Worker's of the World, Unite! Basically a march for Marx. I wrote this to be performed by music students at school so I was forced to make it relatively easy to play and even easier to listen to. It will be performed in December.


----------



## Renaissance

Amazing work ! Congratulations !


----------



## ComposerOfAvantGarde

Thank you! I am open for feedback and constructive criticism.


----------



## Renaissance

I don't have anything to criticize, your piece is really well-constructed and it serves its purpose. The percussion is really fine, I like it a lot, and matches very well the main theme of the piece. Sounds really heroic and alert, it is easily accessible and its construction is pretty solid. Marx would be proud of you :lol:


----------



## ComposerOfAvantGarde

Thank you. If anyone's interested, here's the instrumentation:

2 oboes
1 clarinet
2 alto saxophones
1 baritone saxophone
1 horn
2 trumpets
2 trombones
1 tuba
Percussion (triangle, woodblock, snare drum, cymbals (suspended for the crescendo roll effect), tubular bells and vibraphone)
4 hand piano
Violins I, II
Violas
Cellos
Double basses.


----------



## aleazk

I'm really amazed by your technical talent. I find the piece very well constructed, the interaction between the instruments is really great, also the contrasting textures and sections and the effective use of the instruments, particularly the piano in some sections, it really adds a good color. 
I must say that I'm not very fond of your 'new tonal style', sounds like videogame music sometimes. I prefer your previous style. I was listening to your cataract piece again and you develop there the same technical abilities but I like more the 'material' presented. 
Anyway, keep working in whatever style you want, the pieces are really great in any case.


----------



## BurningDesire

aleazk said:


> I'm really amazed by your technical talent. I find the piece very well constructed, the interaction between the instruments is really great, also the contrasting textures and sections and the effective use of the instruments, particularly the piano in some sections, it really adds a good color.
> I must say that I'm not very fond of your 'new tonal style', sounds like videogame music sometimes. I prefer your previous style. I was listening to your cataract piece again and you develop there the same technical abilities but I like more the 'material' presented.
> Anyway, keep working in whatever style you want, the pieces are really great in any case.
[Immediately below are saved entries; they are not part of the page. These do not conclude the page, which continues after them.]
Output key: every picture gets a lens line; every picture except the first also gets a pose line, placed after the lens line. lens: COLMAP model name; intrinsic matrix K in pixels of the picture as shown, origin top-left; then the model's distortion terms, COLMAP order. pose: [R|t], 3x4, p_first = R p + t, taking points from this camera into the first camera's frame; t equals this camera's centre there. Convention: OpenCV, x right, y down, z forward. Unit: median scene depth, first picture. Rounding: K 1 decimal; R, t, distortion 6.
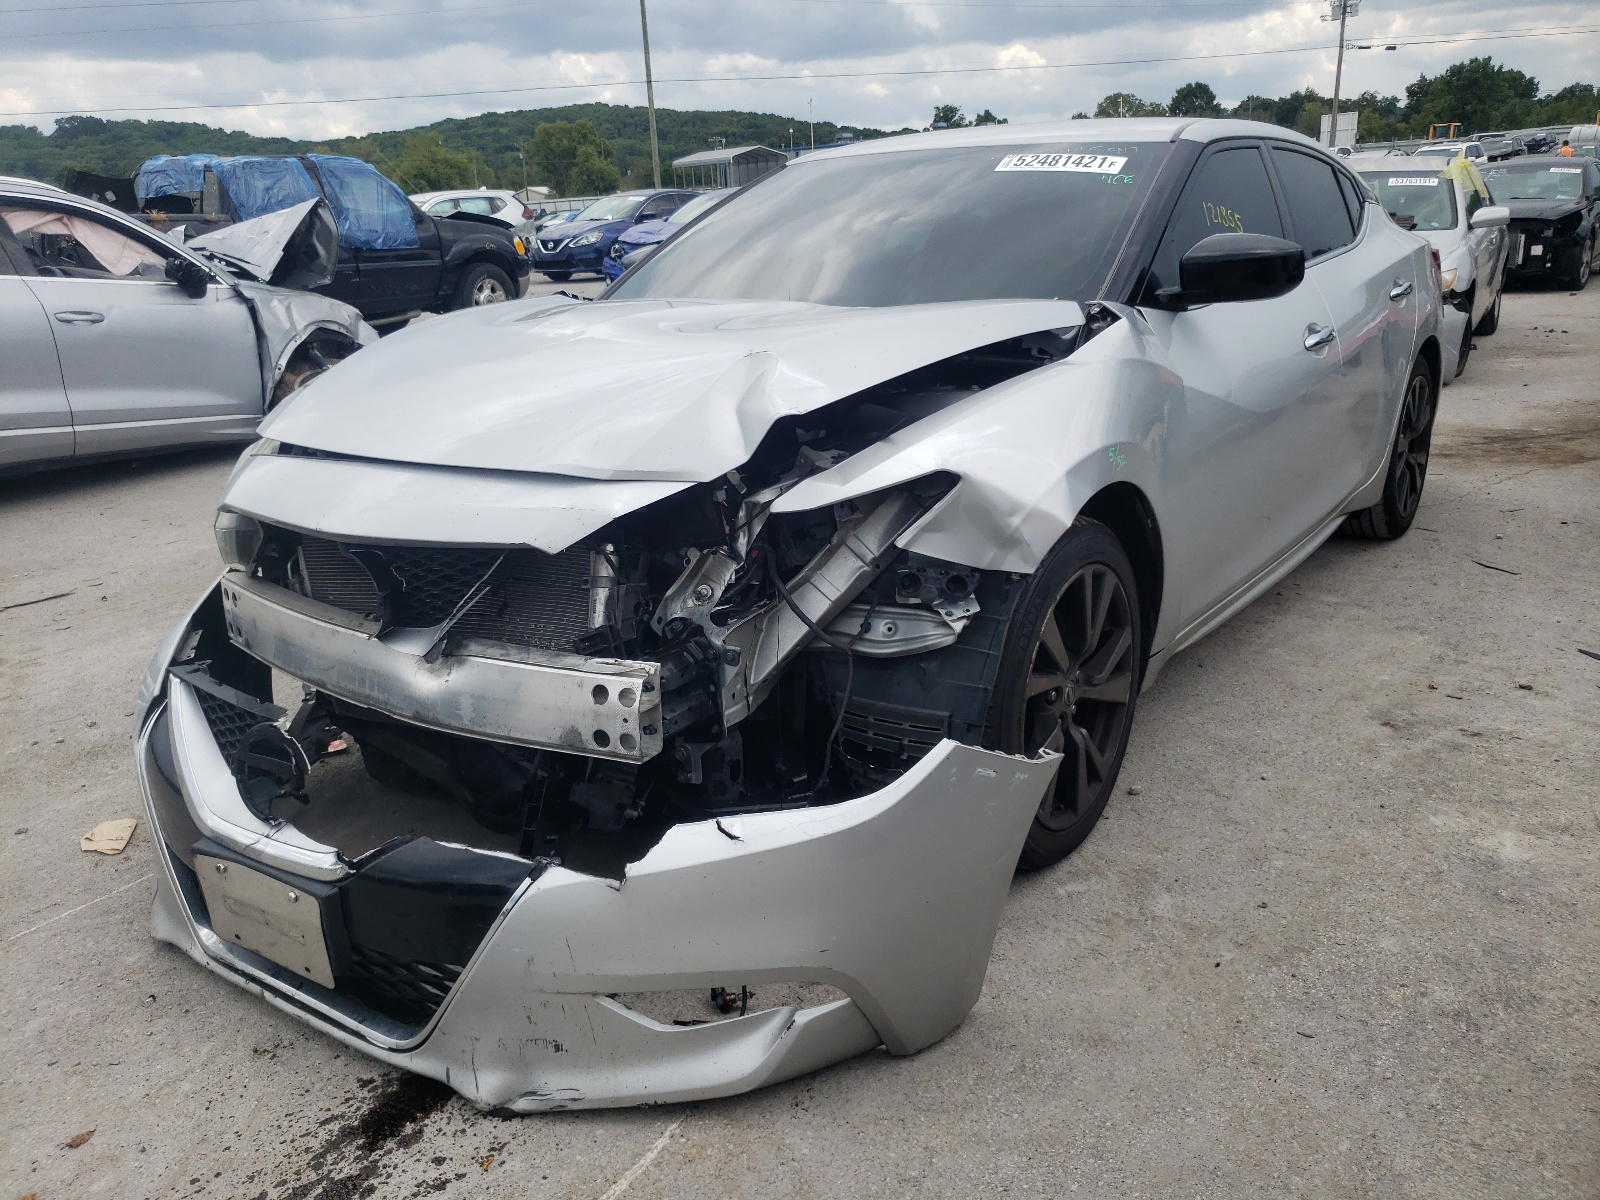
lens RADIAL K [[1221.4, 0, 811.6], [0, 1221.4, 608.8], [0, 0, 1]] dist [-0.027258, 0.038313]
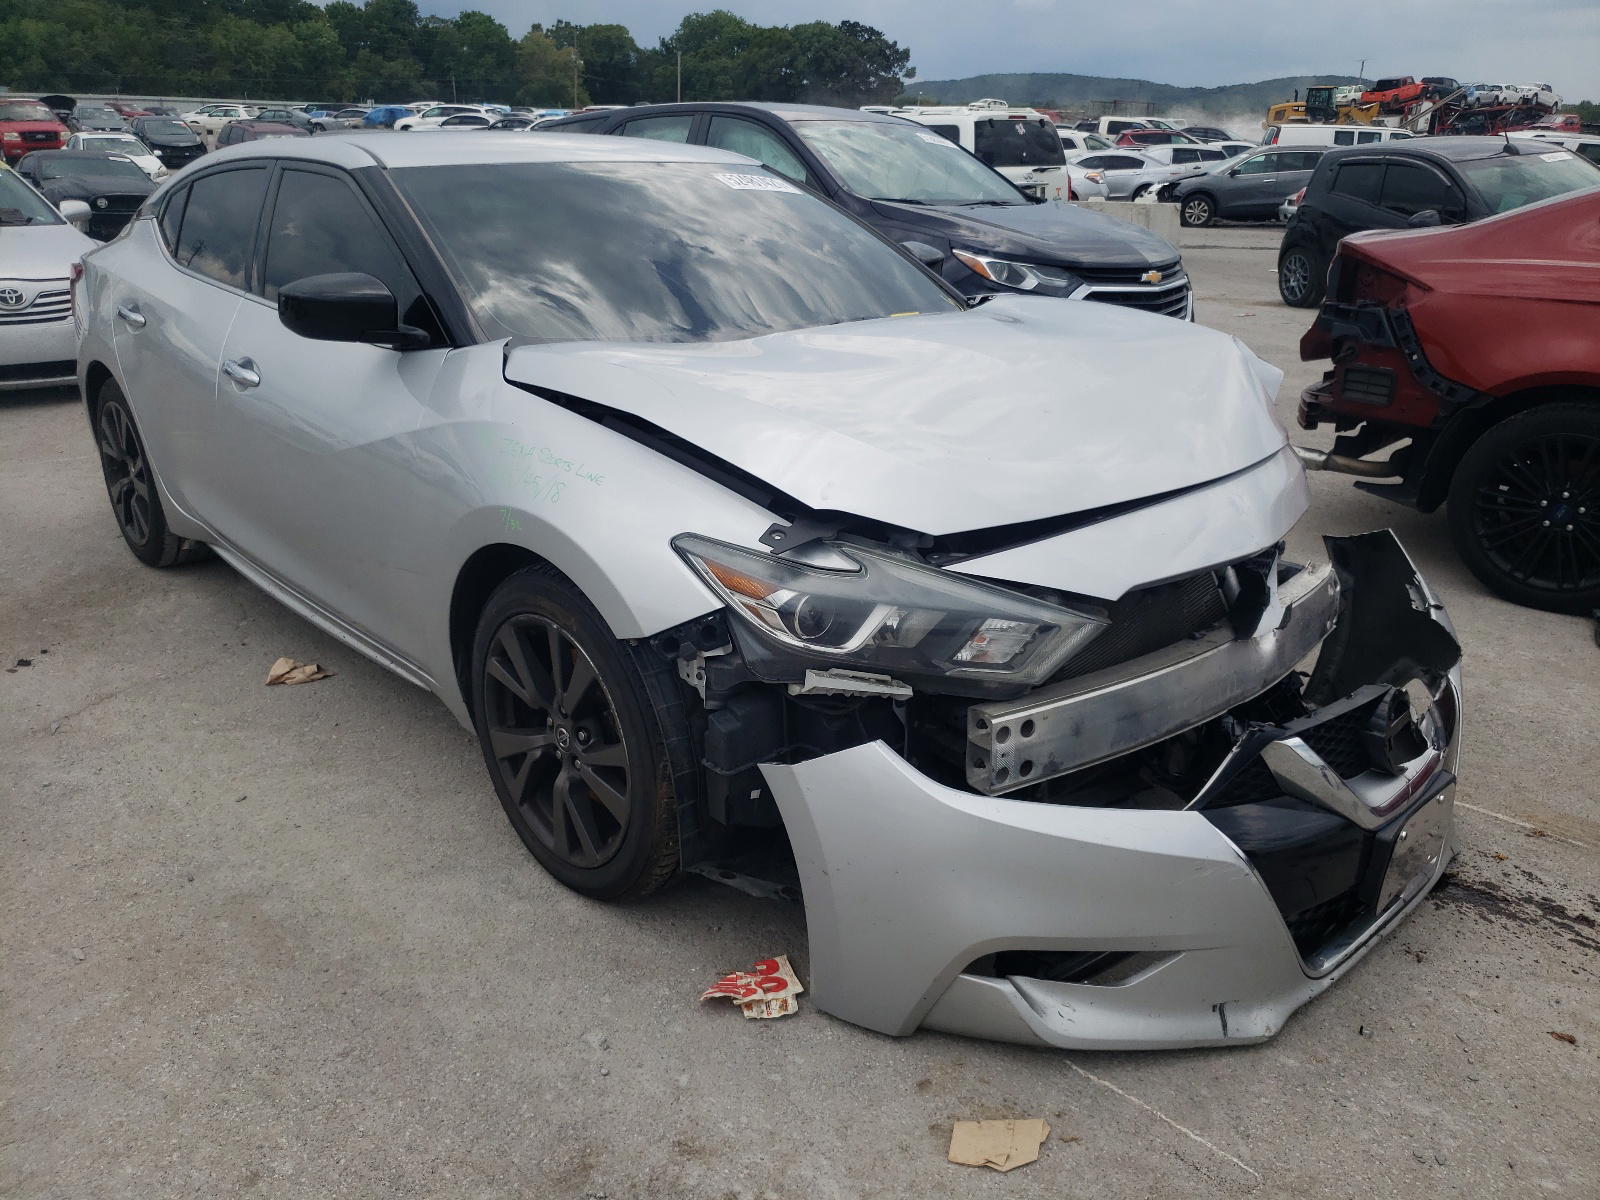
lens RADIAL K [[1221.4, 0, 804.3], [0, 1221.4, 599.4], [0, 0, 1]] dist [-0.027258, 0.038313]
pose [[0.239565, -0.299608, 0.923496, -1.641785], [0.293917, 0.928940, 0.225129, -0.417439], [-0.925322, 0.217498, 0.310601, 1.149499]]
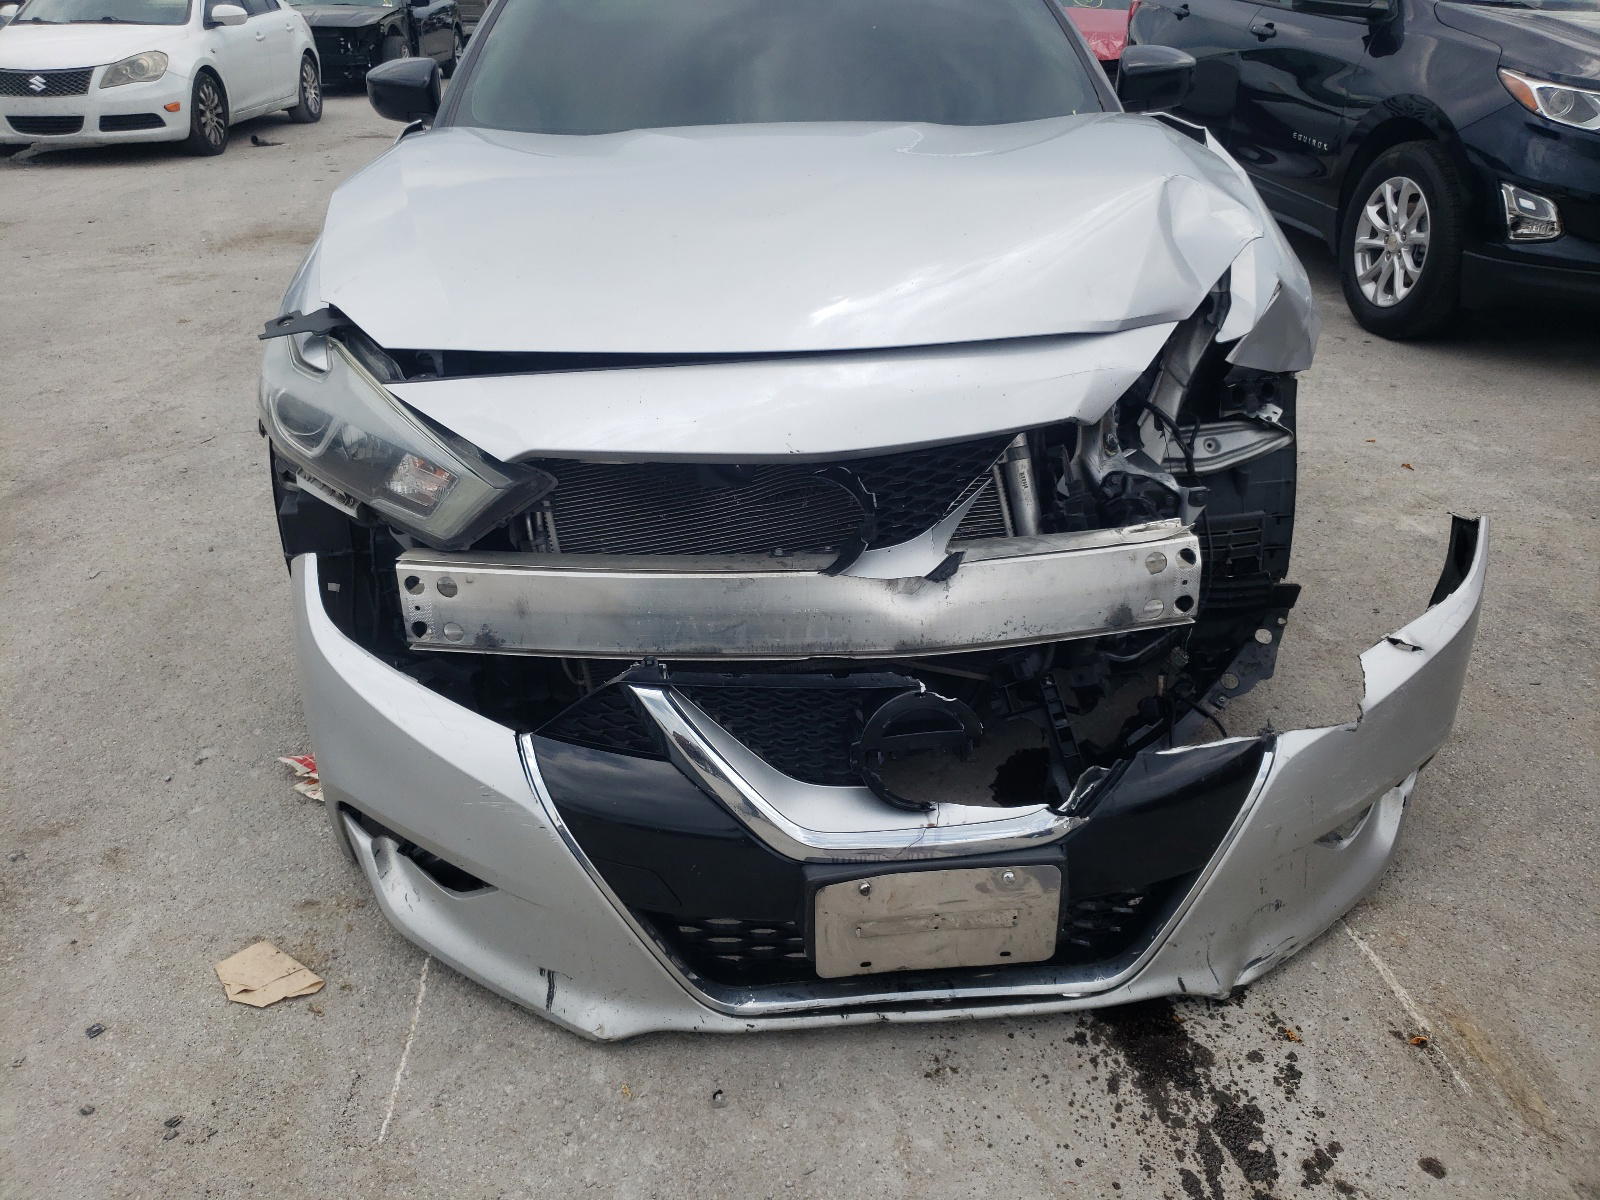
lens RADIAL K [[1221.4, 0, 807.1], [0, 1221.4, 591.4], [0, 0, 1]] dist [-0.027258, 0.038313]
pose [[0.795729, -0.251776, 0.550840, -0.936617], [0.178055, 0.966555, 0.184576, -0.133507], [-0.578889, -0.048793, 0.813945, 0.396146]]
What's wrong with video game music? >_>


----------



## ComposerOfAvantGarde

BurningDesire said:


> What's wrong with video game music? >_>


It's only wrong when it is written at the same technical level as a piece by Meyerbeer.


----------



## Crudblud

Worker's of the World, Unite!
Worker's of the World
Worker's of the
Worker's of
Worke*r's*

I am very disappointed in you.


----------



## ComposerOfAvantGarde

Crudblud said:


> Worker's of the World, Unite!
> Worker's of the World
> Worker's of the
> Worker's of
> Worke*r's*
> 
> I am very disappointed in you.


:lol: I didn't see that when I posted here. But I assure you it isn't called that everywhere else.


----------



## Crudblud

ComposerOfAvantGarde said:


> :lol: I didn't see that when I posted here. But I assure you it isn't called that everywhere else.


You'd better hope not, because you're playing a dangerous game, sonny boy!


----------



## Igneous01

Is there a Neapolitan in the main harmony being played? The main harmony is interesting, I dig it.


----------



## ComposerOfAvantGarde

Igneous01 said:


> Is there a Neapolitan in the main harmony being played? The main harmony is interesting, I dig it.


C major, A major, F major, A flat major.


----------



## Igneous01

ohh ok, guess the A to Ab made me think neopolitan


----------